YOUR GOAL: Write out every line of the data below exactly as given.

DATA FOR THIS TASK:

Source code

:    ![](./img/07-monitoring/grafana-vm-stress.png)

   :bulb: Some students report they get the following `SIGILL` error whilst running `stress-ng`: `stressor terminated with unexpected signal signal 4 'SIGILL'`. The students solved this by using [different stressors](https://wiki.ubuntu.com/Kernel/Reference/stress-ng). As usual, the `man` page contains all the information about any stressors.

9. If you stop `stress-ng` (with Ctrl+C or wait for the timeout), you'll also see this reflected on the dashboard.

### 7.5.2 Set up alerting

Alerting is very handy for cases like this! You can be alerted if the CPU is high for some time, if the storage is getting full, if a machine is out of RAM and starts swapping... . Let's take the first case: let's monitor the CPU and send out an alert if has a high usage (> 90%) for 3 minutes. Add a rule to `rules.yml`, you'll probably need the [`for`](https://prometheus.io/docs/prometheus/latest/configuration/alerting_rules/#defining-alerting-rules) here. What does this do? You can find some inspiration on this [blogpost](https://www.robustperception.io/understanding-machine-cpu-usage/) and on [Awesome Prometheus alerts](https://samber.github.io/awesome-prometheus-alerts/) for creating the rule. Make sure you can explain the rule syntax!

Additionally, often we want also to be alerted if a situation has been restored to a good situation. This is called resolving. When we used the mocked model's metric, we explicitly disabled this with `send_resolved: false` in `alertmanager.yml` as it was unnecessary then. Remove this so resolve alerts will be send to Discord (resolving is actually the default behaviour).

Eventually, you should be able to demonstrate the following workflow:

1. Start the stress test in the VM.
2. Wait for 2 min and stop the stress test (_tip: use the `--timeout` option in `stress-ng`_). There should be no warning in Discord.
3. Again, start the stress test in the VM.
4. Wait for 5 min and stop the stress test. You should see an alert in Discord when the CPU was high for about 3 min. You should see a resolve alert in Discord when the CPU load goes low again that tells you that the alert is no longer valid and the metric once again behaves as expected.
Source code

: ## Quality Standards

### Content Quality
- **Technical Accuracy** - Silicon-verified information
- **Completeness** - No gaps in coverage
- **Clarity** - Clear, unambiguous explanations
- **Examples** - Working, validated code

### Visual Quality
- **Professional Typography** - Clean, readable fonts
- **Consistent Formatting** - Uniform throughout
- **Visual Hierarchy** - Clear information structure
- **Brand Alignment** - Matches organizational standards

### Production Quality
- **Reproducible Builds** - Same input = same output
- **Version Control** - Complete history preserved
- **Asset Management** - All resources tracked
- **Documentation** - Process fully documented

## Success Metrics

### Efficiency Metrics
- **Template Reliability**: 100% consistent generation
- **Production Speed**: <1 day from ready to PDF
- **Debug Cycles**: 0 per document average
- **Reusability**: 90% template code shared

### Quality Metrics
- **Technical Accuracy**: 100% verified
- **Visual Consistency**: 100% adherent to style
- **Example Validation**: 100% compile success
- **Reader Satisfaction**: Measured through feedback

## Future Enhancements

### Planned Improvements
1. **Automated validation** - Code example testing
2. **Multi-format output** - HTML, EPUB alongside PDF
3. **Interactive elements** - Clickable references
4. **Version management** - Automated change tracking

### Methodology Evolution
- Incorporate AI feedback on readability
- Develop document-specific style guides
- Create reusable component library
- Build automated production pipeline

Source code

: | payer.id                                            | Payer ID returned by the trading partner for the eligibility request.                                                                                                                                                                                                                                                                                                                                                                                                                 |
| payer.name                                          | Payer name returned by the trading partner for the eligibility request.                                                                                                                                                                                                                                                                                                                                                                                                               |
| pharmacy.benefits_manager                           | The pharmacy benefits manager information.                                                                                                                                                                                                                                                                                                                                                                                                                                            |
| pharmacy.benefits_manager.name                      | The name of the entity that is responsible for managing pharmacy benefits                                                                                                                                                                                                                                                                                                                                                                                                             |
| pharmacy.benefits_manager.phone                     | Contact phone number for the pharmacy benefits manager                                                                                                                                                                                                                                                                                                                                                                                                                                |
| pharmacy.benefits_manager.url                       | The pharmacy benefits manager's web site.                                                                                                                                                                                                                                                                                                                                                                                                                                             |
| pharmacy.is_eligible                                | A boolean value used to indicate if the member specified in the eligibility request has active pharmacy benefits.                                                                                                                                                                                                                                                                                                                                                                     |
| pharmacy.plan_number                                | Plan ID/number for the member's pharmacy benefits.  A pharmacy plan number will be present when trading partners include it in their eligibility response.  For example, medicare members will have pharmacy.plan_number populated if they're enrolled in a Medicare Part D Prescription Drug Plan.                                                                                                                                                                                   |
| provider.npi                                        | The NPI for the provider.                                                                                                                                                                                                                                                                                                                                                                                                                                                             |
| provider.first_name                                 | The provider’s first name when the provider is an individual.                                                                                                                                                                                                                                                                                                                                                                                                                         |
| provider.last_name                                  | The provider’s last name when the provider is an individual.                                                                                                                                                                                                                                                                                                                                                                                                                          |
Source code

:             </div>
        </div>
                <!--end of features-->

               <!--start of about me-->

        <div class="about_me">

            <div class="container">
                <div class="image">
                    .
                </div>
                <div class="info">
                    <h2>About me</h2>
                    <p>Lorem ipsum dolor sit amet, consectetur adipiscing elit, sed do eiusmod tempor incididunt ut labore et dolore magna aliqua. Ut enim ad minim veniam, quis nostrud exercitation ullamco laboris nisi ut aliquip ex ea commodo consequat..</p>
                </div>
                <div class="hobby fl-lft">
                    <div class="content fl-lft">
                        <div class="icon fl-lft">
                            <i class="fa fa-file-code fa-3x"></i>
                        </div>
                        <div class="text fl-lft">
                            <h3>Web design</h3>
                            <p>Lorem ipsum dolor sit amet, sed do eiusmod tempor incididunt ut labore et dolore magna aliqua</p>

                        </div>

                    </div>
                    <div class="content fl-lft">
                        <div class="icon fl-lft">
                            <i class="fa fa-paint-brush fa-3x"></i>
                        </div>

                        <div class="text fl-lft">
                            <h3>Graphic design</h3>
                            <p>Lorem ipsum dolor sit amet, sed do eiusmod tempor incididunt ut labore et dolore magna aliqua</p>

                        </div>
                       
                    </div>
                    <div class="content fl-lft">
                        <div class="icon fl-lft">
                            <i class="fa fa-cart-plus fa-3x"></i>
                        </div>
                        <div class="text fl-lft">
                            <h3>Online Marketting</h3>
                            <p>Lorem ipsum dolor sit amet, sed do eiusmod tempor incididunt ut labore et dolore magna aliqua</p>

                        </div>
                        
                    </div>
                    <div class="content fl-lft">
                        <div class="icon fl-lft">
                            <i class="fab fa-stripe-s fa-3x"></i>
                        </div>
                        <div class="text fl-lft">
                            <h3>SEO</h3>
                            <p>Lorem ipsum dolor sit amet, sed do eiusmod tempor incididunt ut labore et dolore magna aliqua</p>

RESPONSE TO THE EXERCISE:
Source code

:    ![](./img/07-monitoring/grafana-vm-stress.png)

   :bulb: Some students report they get the following `SIGILL` error whilst running `stress-ng`: `stressor terminated with unexpected signal signal 4 'SIGILL'`. The students solved this by using [different stressors](https://wiki.ubuntu.com/Kernel/Reference/stress-ng). As usual, the `man` page contains all the information about any stressors.

9. If you stop `stress-ng` (with Ctrl+C or wait for the timeout), you'll also see this reflected on the dashboard.

### 7.5.2 Set up alerting

Alerting is very handy for cases like this! You can be alerted if the CPU is high for some time, if the storage is getting full, if a machine is out of RAM and starts swapping... . Let's take the first case: let's monitor the CPU and send out an alert if has a high usage (> 90%) for 3 minutes. Add a rule to `rules.yml`, you'll probably need the [`for`](https://prometheus.io/docs/prometheus/latest/configuration/alerting_rules/#defining-alerting-rules) here. What does this do? You can find some inspiration on this [blogpost](https://www.robustperception.io/understanding-machine-cpu-usage/) and on [Awesome Prometheus alerts](https://samber.github.io/awesome-prometheus-alerts/) for creating the rule. Make sure you can explain the rule syntax!

Additionally, often we want also to be alerted if a situation has been restored to a good situation. This is called resolving. When we used the mocked model's metric, we explicitly disabled this with `send_resolved: false` in `alertmanager.yml` as it was unnecessary then. Remove this so resolve alerts will be send to Discord (resolving is actually the default behaviour).

Eventually, you should be able to demonstrate the following workflow:

1. Start the stress test in the VM.
2. Wait for 2 min and stop the stress test (_tip: use the `--timeout` option in `stress-ng`_). There should be no warning in Discord.
3. Again, start the stress test in the VM.
4. Wait for 5 min and stop the stress test. You should see an alert in Discord when the CPU was high for about 3 min. You should see a resolve alert in Discord when the CPU load goes low again that tells you that the alert is no longer valid and the metric once again behaves as expected.
Source code

: ## Quality Standards

### Content Quality
- **Technical Accuracy** - Silicon-verified information
- **Completeness** - No gaps in coverage
- **Clarity** - Clear, unambiguous explanations
- **Examples** - Working, validated code

### Visual Quality
- **Professional Typography** - Clean, readable fonts
- **Consistent Formatting** - Uniform throughout
- **Visual Hierarchy** - Clear information structure
- **Brand Alignment** - Matches organizational standards

### Production Quality
- **Reproducible Builds** - Same input = same output
- **Version Control** - Complete history preserved
- **Asset Management** - All resources tracked
- **Documentation** - Process fully documented

## Success Metrics

### Efficiency Metrics
- **Template Reliability**: 100% consistent generation
- **Production Speed**: <1 day from ready to PDF
- **Debug Cycles**: 0 per document average
- **Reusability**: 90% template code shared

### Quality Metrics
- **Technical Accuracy**: 100% verified
- **Visual Consistency**: 100% adherent to style
- **Example Validation**: 100% compile success
- **Reader Satisfaction**: Measured through feedback

## Future Enhancements

### Planned Improvements
1. **Automated validation** - Code example testing
2. **Multi-format output** - HTML, EPUB alongside PDF
3. **Interactive elements** - Clickable references
4. **Version management** - Automated change tracking

### Methodology Evolution
- Incorporate AI feedback on readability
- Develop document-specific style guides
- Create reusable component library
- Build automated production pipeline

Source code

: | payer.id                                            | Payer ID returned by the trading partner for the eligibility request.                                                                                                                                                                                                                                                                                                                                                                                                                 |
| payer.name                                          | Payer name returned by the trading partner for the eligibility request.                                                                                                                                                                                                                                                                                                                                                                                                               |
| pharmacy.benefits_manager                           | The pharmacy benefits manager information.                                                                                                                                                                                                                                                                                                                                                                                                                                            |
| pharmacy.benefits_manager.name                      | The name of the entity that is responsible for managing pharmacy benefits                                                                                                                                                                                                                                                                                                                                                                                                             |
| pharmacy.benefits_manager.phone                     | Contact phone number for the pharmacy benefits manager                                                                                                                                                                                                                                                                                                                                                                                                                                |
| pharmacy.benefits_manager.url                       | The pharmacy benefits manager's web site.                                                                                                                                                                                                                                                                                                                                                                                                                                             |
| pharmacy.is_eligible                                | A boolean value used to indicate if the member specified in the eligibility request has active pharmacy benefits.                                                                                                                                                                                                                                                                                                                                                                     |
| pharmacy.plan_number                                | Plan ID/number for the member's pharmacy benefits.  A pharmacy plan number will be present when trading partners include it in their eligibility response.  For example, medicare members will have pharmacy.plan_number populated if they're enrolled in a Medicare Part D Prescription Drug Plan.                                                                                                                                                                                   |
| provider.npi                                        | The NPI for the provider.                                                                                                                                                                                                                                                                                                                                                                                                                                                             |
| provider.first_name                                 | The provider’s first name when the provider is an individual.                                                                                                                                                                                                                                                                                                                                                                                                                         |
| provider.last_name                                  | The provider’s last name when the provider is an individual.                                                                                                                                                                                                                                                                                                                                                                                                                          |
Source code

:             </div>
        </div>
                <!--end of features-->

               <!--start of about me-->

        <div class="about_me">

            <div class="container">
                <div class="image">
                    .
                </div>
                <div class="info">
                    <h2>About me</h2>
                    <p>Lorem ipsum dolor sit amet, consectetur adipiscing elit, sed do eiusmod tempor incididunt ut labore et dolore magna aliqua. Ut enim ad minim veniam, quis nostrud exercitation ullamco laboris nisi ut aliquip ex ea commodo consequat..</p>
                </div>
                <div class="hobby fl-lft">
                    <div class="content fl-lft">
                        <div class="icon fl-lft">
                            <i class="fa fa-file-code fa-3x"></i>
                        </div>
                        <div class="text fl-lft">
                            <h3>Web design</h3>
                            <p>Lorem ipsum dolor sit amet, sed do eiusmod tempor incididunt ut labore et dolore magna aliqua</p>

                        </div>

                    </div>
                    <div class="content fl-lft">
                        <div class="icon fl-lft">
                            <i class="fa fa-paint-brush fa-3x"></i>
                        </div>

                        <div class="text fl-lft">
                            <h3>Graphic design</h3>
                            <p>Lorem ipsum dolor sit amet, sed do eiusmod tempor incididunt ut labore et dolore magna aliqua</p>

                        </div>
                       
                    </div>
                    <div class="content fl-lft">
                        <div class="icon fl-lft">
                            <i class="fa fa-cart-plus fa-3x"></i>
                        </div>
                        <div class="text fl-lft">
                            <h3>Online Marketting</h3>
                            <p>Lorem ipsum dolor sit amet, sed do eiusmod tempor incididunt ut labore et dolore magna aliqua</p>

                        </div>
                        
                    </div>
                    <div class="content fl-lft">
                        <div class="icon fl-lft">
                            <i class="fab fa-stripe-s fa-3x"></i>
                        </div>
                        <div class="text fl-lft">
                            <h3>SEO</h3>
                            <p>Lorem ipsum dolor sit amet, sed do eiusmod tempor incididunt ut labore et dolore magna aliqua</p>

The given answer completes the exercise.